Best for: Maximum DeFi composability; deep liquidity in every major protocol.

cbETH (Coinbase)

  • Model: Value-accruing token — price increases vs ETH over time; balance stays constant
  • Yield: ~2.9% APY (Coinbase takes ~25% fee — the highest of any major LST)
  • Decentralization: Centralized — Coinbase operates all validators
  • DeFi: Good liquidity on Ethereum; accepted by major lending protocols
  • Regulatory advantage: Coinbase is a US-regulated entity; some institutions prefer cbETH for compliance reasons

Best for: Institutional investors requiring regulated custodian; US compliance focus.

rETH (Rocket Pool)

  • Model: Value-accruing token
  • Yield: ~3.4% APY (Rocket Pool takes ~14% fee, lower than Lido)
  • Decentralization: Most decentralized major LST — permissionless node operators who stake 8 ETH collateral (plus 16 ETH user funds).

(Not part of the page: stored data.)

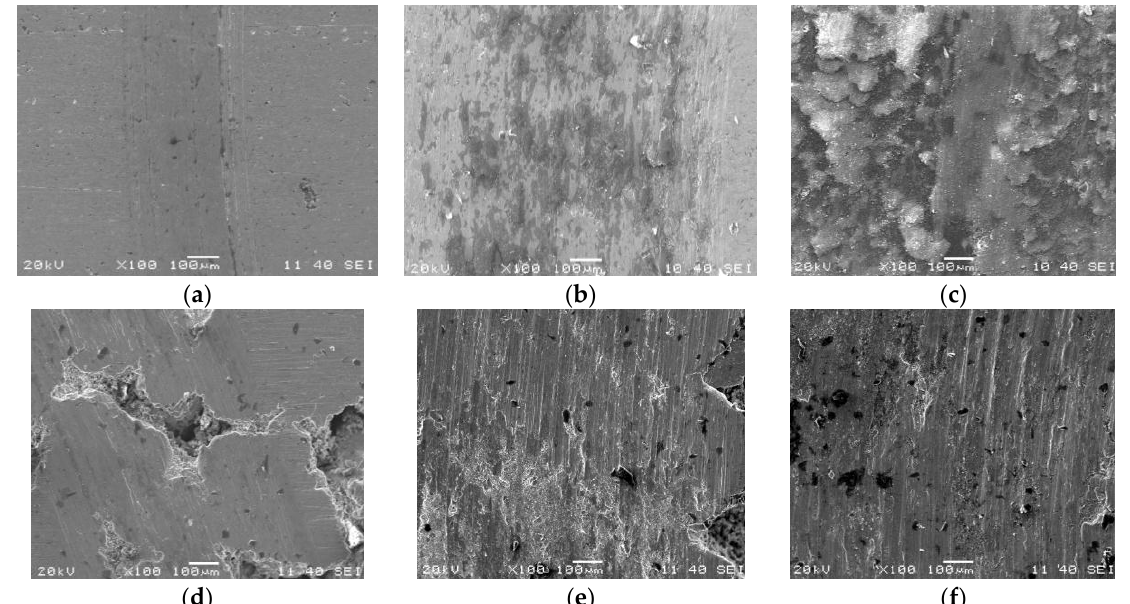
Figure 12. Two groups of SEM images showing the surface morphology of the samples with different loads: ( a ) the porosity of the sample is ~24%–26% and the load is 4 N; ( b ) the porosity of the sample is ~24%–26% and the load is 10 N; ( c ) the porosity of the sample is ~24%–26% and the load is 14 N; ( d ) the porosity of the sample is ~38%–42% and the load is 4 N; ( e ) the porosity of the sample is ~38%–42% and the load is 10 N; and ( f ) the porosity of the sample is ~38%–42% and the load is 14 N.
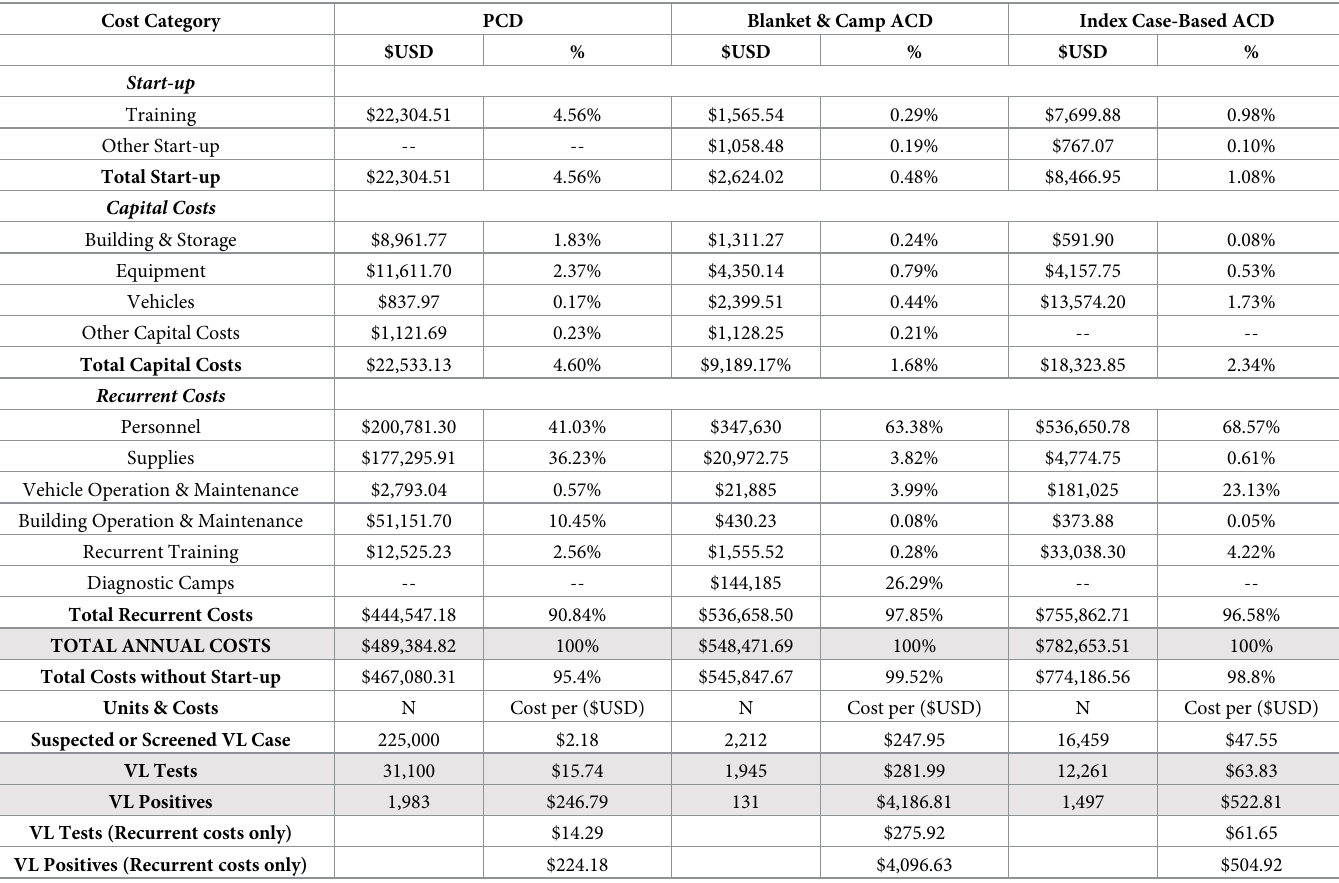
Table 1. Cost Summary and outputs of PCD, blanket & camp ACD, and index case-based ACD for VL during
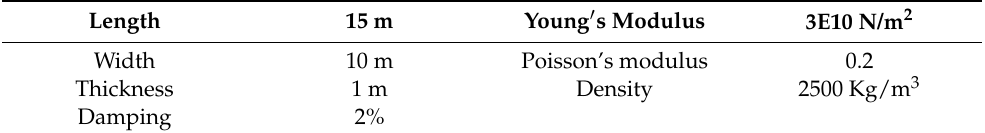
Table 6. Properties of the simulated short bridge.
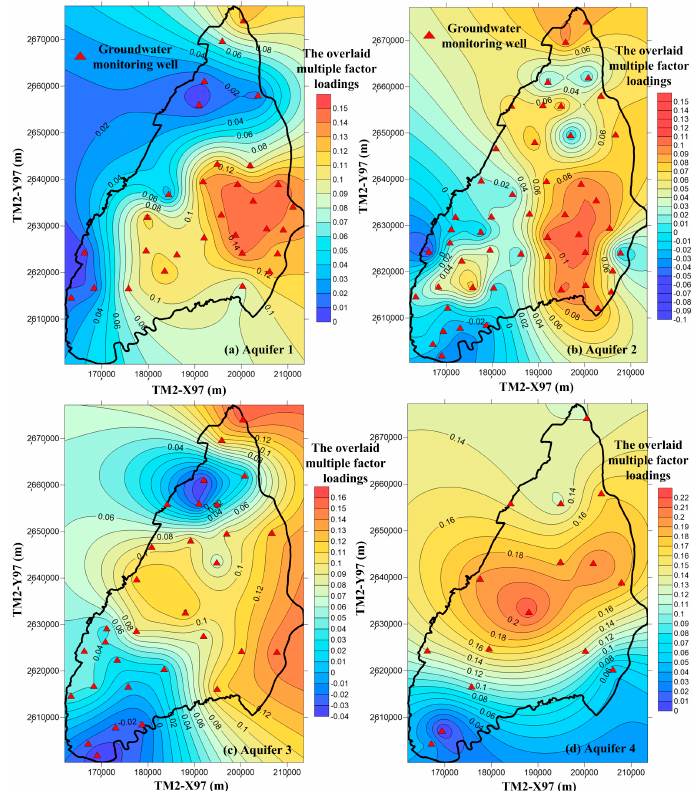
Figure 8. The overlaid factor loadings for an initial spatial estimate of surface/boundary recharge in Cho-Shui River alluvial fan: ( a ) Aquifer 1; ( b ) Aquifer 2; ( c ) Aquifer 3; ( d ) Aquifer 4.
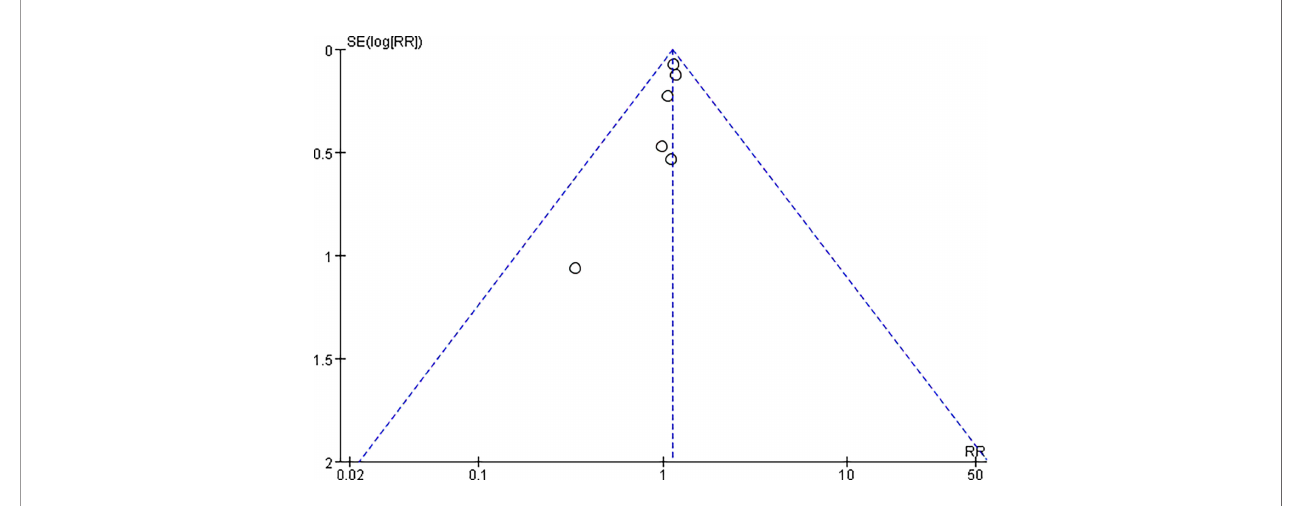
FIGURE 3 | Publication bias of the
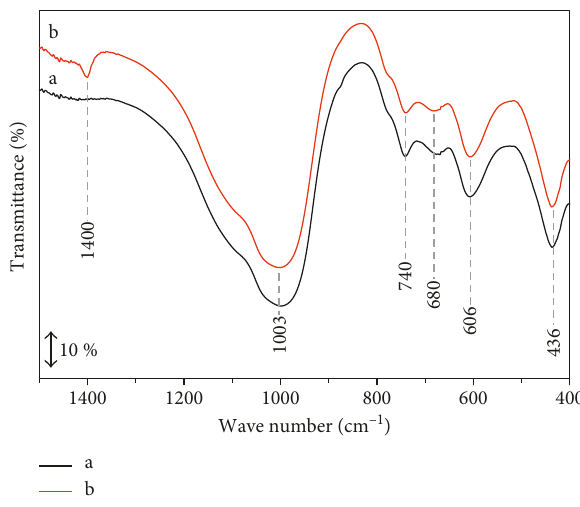
Figure 4: FTIR spectra of Al-waste-NaP1 (a) before and (b) after NH 4+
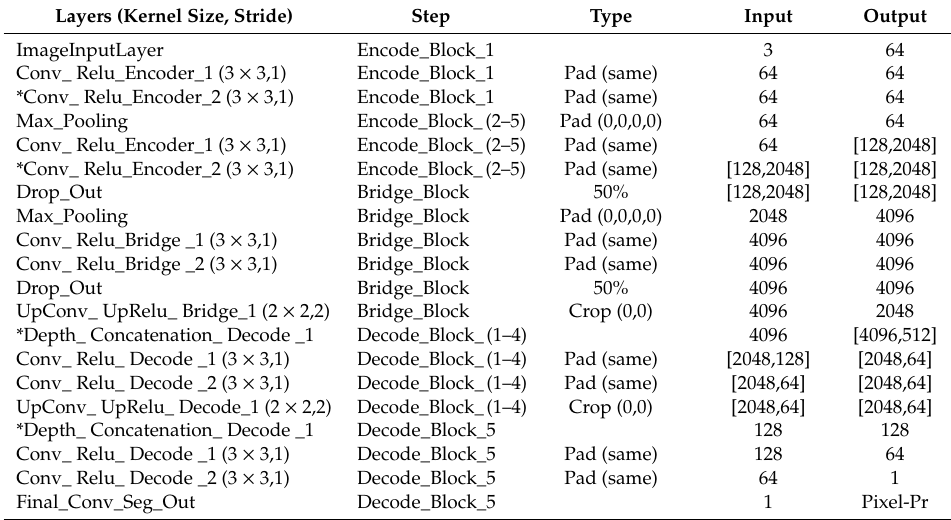
Table 1. General structure HoppingNet. * = information extraction and weight concatenation at this layer. Pixel-Pr = prediction at the pixel level. [128, 2048] = There are many repeated blocks in the encode layer and decode layer. We express the number of convolutional layer channels at the same position in the block by the brackets of the double or half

Anyone can run a Rocket Pool node
  • Smart contract risk: More complex system (collateral mechanics); has been audited but carries more moving parts than Lido's simpler design
  • DeFi: Good but lower liquidity than stETH. rETH/ETH pools exist on Curve, Balancer, and Uniswap

Best for: Users prioritizing decentralization and who want to support permissionless staking infrastructure.

frxETH / sfrxETH (Frax)

  • Model: Two-token system — frxETH is the liquid token (no yield), sfrxETH is the staked version (all yield concentrated here)
  • Yield: ~3.8-4.2% APY on sfrxETH — higher because only sfrxETH holders earn rewards (frxETH LP providers earn separately)
  • Decentralization: Semi-decentralized validators; governance via FRAX protocol
  • DeFi: frxETH/ETH on Curve has attracted significant liquidity through Frax incentives

Best for: Users who want maximum ETH staking yield and are comfortable with Frax protocol risk.

Solana LST: mSOL (Marinade Finance)

  • Model: Value-accruing — mSOL price rises against SOL as staking rewards accrue
  • Yield: ~7-8% APY (Solana's native staking yield is higher than Ethereum's; ~6-8% base)
  • Decentralization: Marinade delegates to 100+ validators using a scoring algorithm. Permissionless validators can apply
  • DeFi: Deep integration across Solana DeFi — used as collateral on MarginFi, Kamino, and as LP on Orca/Raydium
  • Instant unstake: Marinade has an immediate unstaking feature (small fee) via liquidity pools — you don't wait the 2-3 day epoch

Alternatives on Solana:

  • jitoSOL (Jito) — captures MEV rewards on top of base staking; often ~8-9% APY; validators must run Jito MEV client
  • bSOL (BlazeStake) — community-focused; delegates to many small validators; lower yield (~7%) but strong decentralization
  • LST (Sanctum) — Sanctum's own LST; Sanctum also provides the protocol for many validator-specific LSTs

Comparison Table

| | stETH | cbETH | rETH | mSOL | jitoSOL | |--|--|--|--|--|--| | Chain | Ethereum | Ethereum | Ethereum | Solana | Solana | | Yield | ~3.3% | ~2.9% | ~3.4% | ~7.5% | ~8.5% | | Fee | 10% | 25% | 14% | 8% | ~5% | | Decentralization | Medium | Low | High | High | Medium | | DeFi liquidity | Deepest | Good | Good | Deep | Growing | | Smart contract risk | Low (audited, tested) | Low | Medium | Low | Low |

Key Risks for All LSTs

Smart contract risk: All LSTs introduce smart contract risk on top of native staking. A bug in Lido, Rocket Pool, or Marinade's contracts could affect all depositors.

Depeg risk: LSTs can trade below their underlying value during stress events. stETH depegged to ~0.94 ETH during the 3AC collapse in June 2022 before recovering.

Slashing: If node operators get slashed, LST holders absorb the loss proportionally (usually small; Lido has had minor slashing events without significant user impact).

Withdrawal queue: During high ETH withdrawal periods, instant redemptions through secondary markets may carry small discounts.